1.3 RAP vs Postdoc: Unlike postdocs, RAPs are members of the TTIC faculty, both in title and in substance. The biggest additional differences between an RAP and a traditional postdoctoral position are:

(1) RAPs are independent. While each RAP is assigned a mentor who helps them make connections and ensure they have what they need to succeed, there is no supervisor and no assigned projects or topics. RAPs are free to set their own agenda.

(2) The RAP position comes with three years of guaranteed funding. There are no strings attached and no conditions on continuing availability of funds as is often the case with postdocs.

(3) RAPs are eligible to serve as PIs on grants, which is not typically possible in postdoctoral positions.

(4) RAPs can select and supervise visiting students. These students are funded by the research budget provided by TTIC, by external funds, and/or by sharing funding with other TTIC faculty members.

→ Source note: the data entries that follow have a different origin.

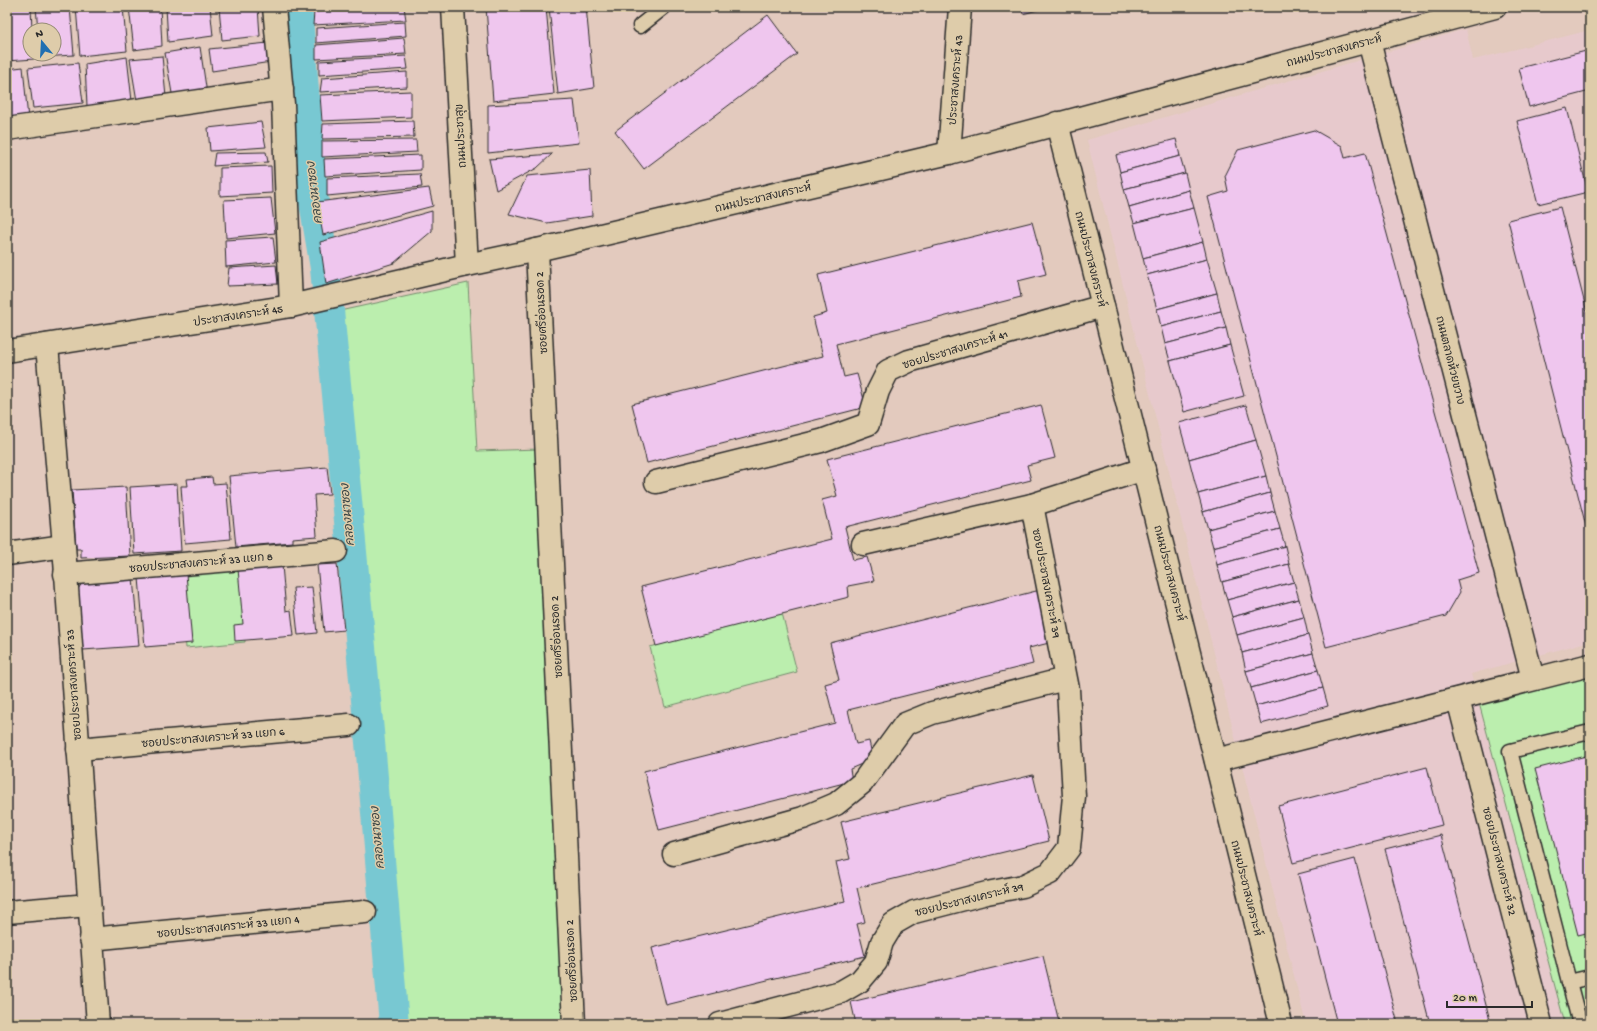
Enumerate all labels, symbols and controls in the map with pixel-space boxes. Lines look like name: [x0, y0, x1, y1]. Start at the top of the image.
north arrow: [22, 22, 62, 62]
text: N: [34, 28, 45, 41]
street label: ถนนประชาสงเคราะห์: [1284, 30, 1384, 70]
street label: ประชาสงเคราะห์ 43: [944, 34, 966, 126]
street label: ถนนประชาสุข: [451, 103, 471, 168]
water label: คลองนาซอง: [305, 159, 327, 225]
street label: ถนนประชาสงเคราะห์: [713, 178, 813, 216]
street label: ถนนประชาสงเคราะห์: [1071, 209, 1111, 309]
street label: ซอยศรีอ่อนรอด 2: [531, 271, 551, 354]
street label: ประชาสงเคราะห์ 45: [192, 300, 284, 330]
street label: ถนนตลาดห้วยขวาง: [1432, 314, 1469, 406]
street label: ซอยประชาสงเคราะห์ 41: [900, 325, 1010, 373]
water label: คลองนาซอง: [339, 482, 359, 547]
street label: ถนนประชาสงเคราะห์: [1150, 523, 1190, 623]
street label: ซอยประชาสงเคราะห์ 39: [1029, 527, 1066, 640]
street label: ซอยประชาสงเคราะห์ 33 แยก 8: [129, 548, 273, 576]
street label: ซอยศรีอ่อนรอด 2: [546, 595, 566, 678]
street label: ซอยประชาสงเคราะห์ 33: [61, 629, 85, 741]
street label: ซอยประชาสงเคราะห์ 33 แยก 6: [141, 723, 286, 751]
water label: คลองนาซอง: [369, 805, 389, 870]
street label: ซอยประชาสงเคราะห์ 32: [1479, 805, 1521, 917]
street label: ถนนประชาสงเคราะห์: [1227, 838, 1267, 938]
street label: ซอยประชาสงเคราะห์ 39: [913, 878, 1025, 920]
street label: ซอยประชาสงเคราะห์ 33 แยก 4: [156, 910, 301, 941]
street label: ซอยศรีอ่อนรอด 2: [561, 919, 581, 1002]
scale bar: [1447, 983, 1532, 1009]
text: 20 m: [1453, 992, 1478, 1006]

1.4 RAP vs. Assistant Professor: The main difference is that RAP is a fixed-term appointment (the full term is three years, although some RAPs choose to go on the job market for their next position and leave earlier). The RAP position offers many of the advantages and perks of a typical tenure-track assistant professor, but without most of the associated stress:

(1) RAPs do not have to teach. However, they can teach if they choose to. Some past RAPs have taught core TTIC courses, and others have offered courses of their own design.

(2) RAPs can and usually do work with students (at TTIC and at the University of Chicago), but are not expected to support them financially. RAPs do not serve as sole primary advisors for TTIC PhD students, but often are co-advisors.

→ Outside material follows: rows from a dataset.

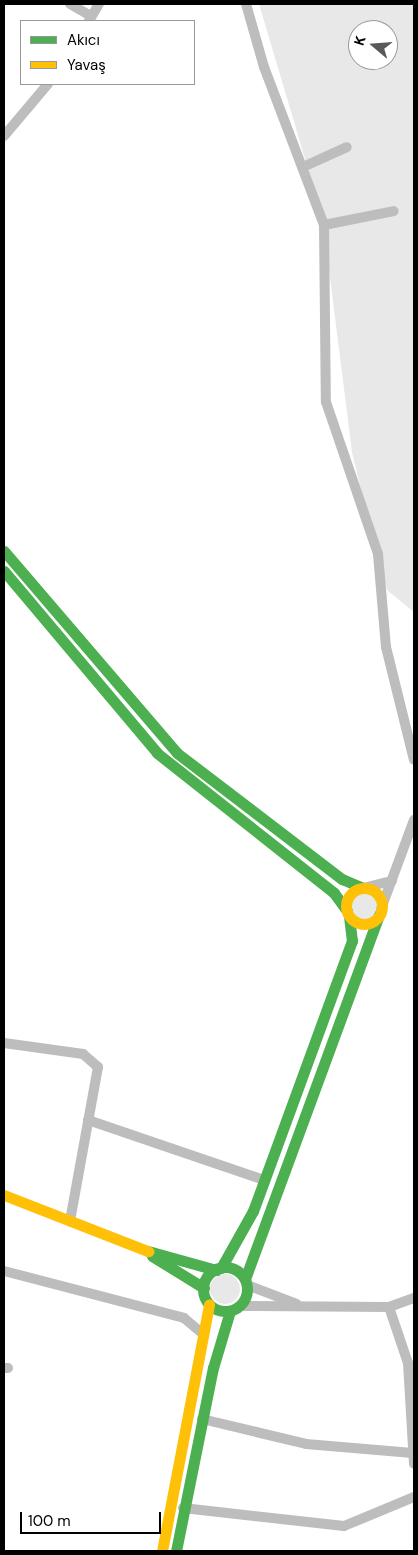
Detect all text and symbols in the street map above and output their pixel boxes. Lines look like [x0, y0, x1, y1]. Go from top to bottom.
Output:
legend [20, 20, 195, 85]
north arrow [348, 20, 398, 70]
text: Akıcı [67, 30, 100, 50]
text: K [350, 34, 370, 48]
text: Yavaş [67, 55, 106, 75]
scale bar [22, 1502, 164, 1534]
text: 100 m [28, 1511, 71, 1531]

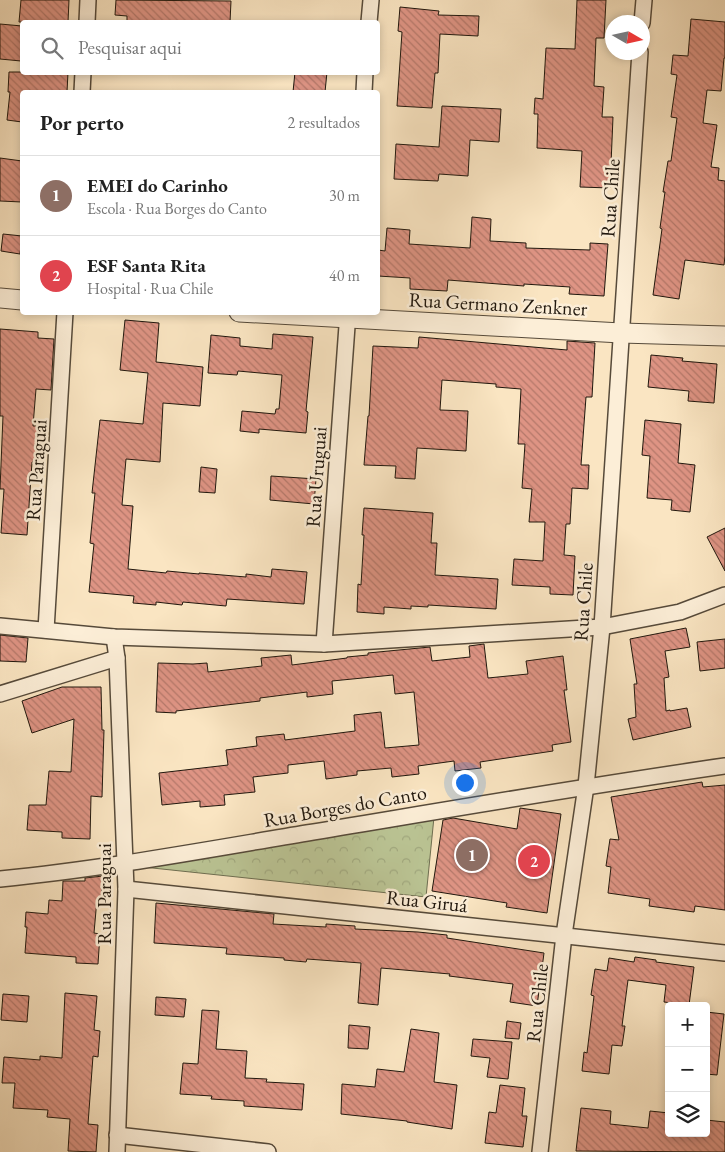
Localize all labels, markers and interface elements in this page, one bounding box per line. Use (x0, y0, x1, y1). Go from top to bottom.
north arrow (605, 15, 650, 60)
search box (20, 20, 380, 75)
icon: search (38, 34, 66, 62)
text: Pesquisar aqui (78, 35, 182, 60)
text: Por perto (40, 109, 124, 136)
text: 2 resultados (288, 112, 360, 133)
street label: Rua Chile (594, 158, 626, 238)
text: EMEI do Carinho (87, 173, 228, 198)
text: 1 (52, 185, 60, 206)
text: 30 m (329, 185, 360, 206)
text: Escola · Rua Borges do Canto (87, 198, 267, 219)
text: ESF Santa Rita (87, 253, 206, 278)
text: 2 (52, 265, 60, 286)
text: 40 m (329, 265, 360, 286)
text: Hospital · Rua Chile (87, 278, 213, 299)
street label: Rua Germano Zenkner (408, 286, 588, 322)
street label: Rua Paraguai (19, 418, 53, 522)
street label: Rua Uruguai (300, 426, 332, 528)
street label: Rua Chile (567, 562, 599, 642)
your location (452, 770, 478, 796)
street label: Rua Borges do Canto (261, 779, 429, 833)
pin: 1 (456, 836, 488, 874)
pin: 2 (518, 842, 550, 880)
street label: Rua Paraguai (91, 843, 117, 945)
street label: Rua Giruá (385, 884, 469, 918)
street label: Rua Chile (520, 962, 554, 1044)
map controls (665, 1002, 710, 1137)
button: + (665, 1002, 710, 1047)
button: − (665, 1047, 710, 1092)
button: layers (665, 1092, 710, 1137)

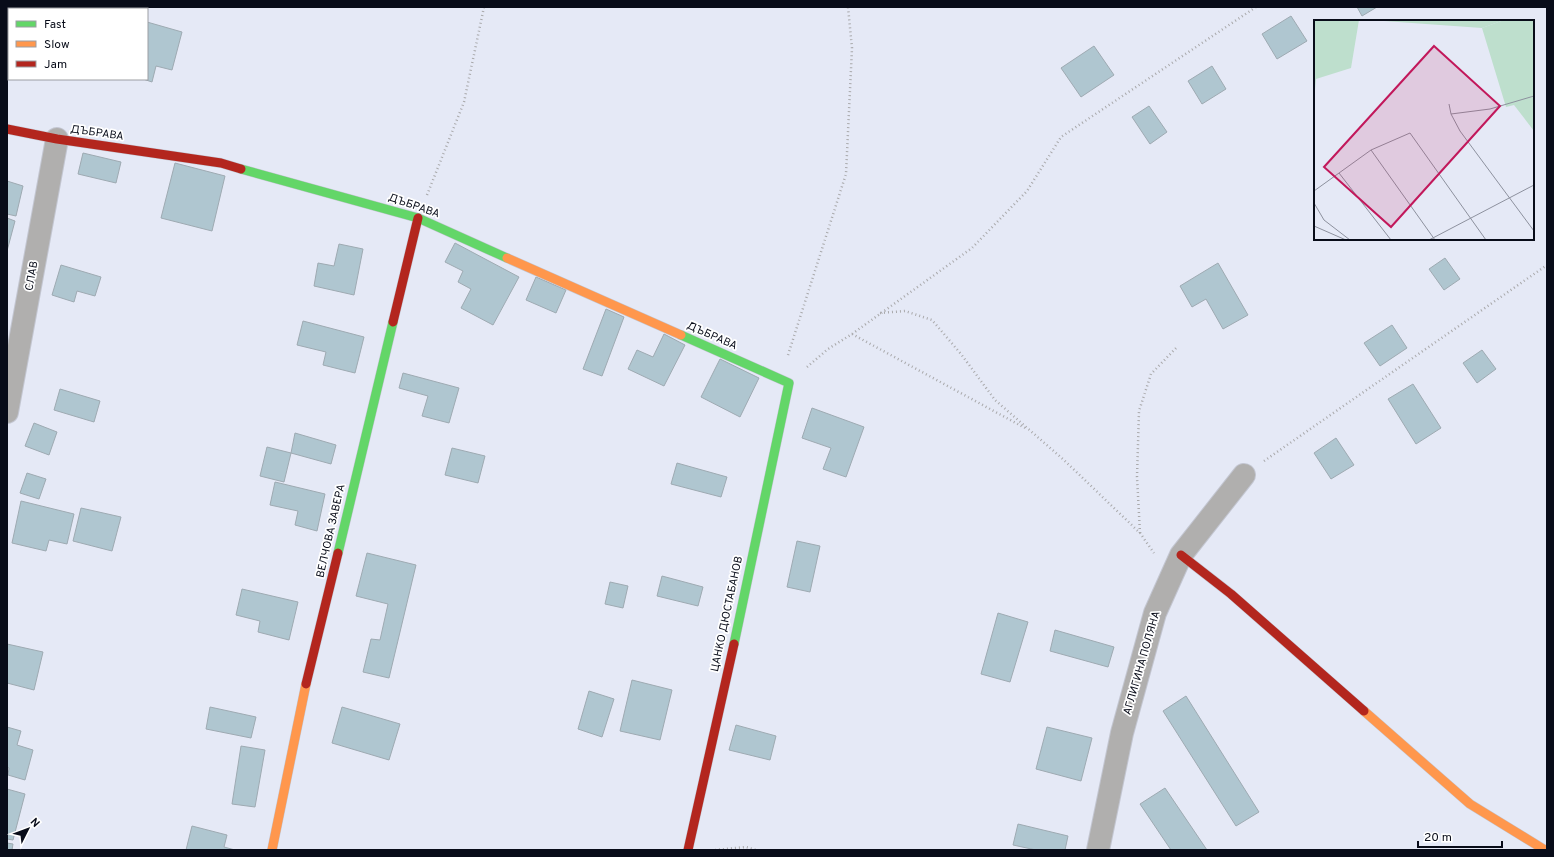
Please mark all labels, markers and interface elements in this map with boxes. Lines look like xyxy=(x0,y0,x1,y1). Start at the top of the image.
legend xyxy=(8,8,148,80)
text: Fast xyxy=(44,17,66,33)
inset map xyxy=(1314,20,1534,240)
text: Slow xyxy=(44,37,70,53)
text: Jam xyxy=(44,57,67,73)
street label: ДЪБРАВА xyxy=(69,122,125,144)
street label: ДЪБРАВА xyxy=(386,191,442,221)
street label: СЛАВ xyxy=(22,260,42,292)
street label: ДЪБРАВА xyxy=(685,319,739,353)
street label: ВЕЛЧОВА ЗАВЕРА xyxy=(313,483,349,579)
street label: ЦАНКО ДЮСТАБАНОВ xyxy=(708,555,746,673)
street label: АГЛИГИНА ПОЛЯНА xyxy=(1120,609,1164,717)
north arrow xyxy=(8,809,48,849)
text: N xyxy=(27,815,43,831)
scale bar xyxy=(1418,823,1502,849)
text: 20 m xyxy=(1424,830,1452,846)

(3) RAPs are not expected to raise extramural funds, but if they choose, they may be PIs or co-PIs on grant proposals, to both government agencies and corporate sponsors. Many RAPs do this to build skills in grant writing, to establish connections with peers and funding agencies, and to obtain additional funding for their work. In most cases, when an RAP receives a grant at TTIC and then accepts a faculty position elsewhere, the balance at the end of the RAP position can be transferred to the new institution, helping the newly minted tenure-track faculty hit the ground running.

(4) RAPs are not required to engage in internal service at the Institute, although they often choose to serve on thesis committees of students they advise, participate in the faculty hiring process, and get involved in other ways such as workshop organization.

1.5 RAP vs. “Research Scientist” and similar positions: Many academic institutions have non-tenure track positions, often with “research” in the title. These are usually “soft money” positions, with the salary and research budget tied to a specific project or topic and/or working with a particular team, and they often lack guarantees beyond a single year or less. In contrast, RAPs have a guaranteed salary and budget for three years and are fully independent in their choice of research topics and collaborators. More generally, while many traditional non-tenure track research positions are intended as a career track parallel to tenured faculty, RAPs are designed to be a fixed-term stepping stone position.

1.6 Current RAPs are listed on TTIC’s Faculty page. Previous RAPs can be seen on our Faculty Alumni page. Many of them have gone on to tenure-track positions in top academic institutions and to research scientist positions at leading industrial research labs.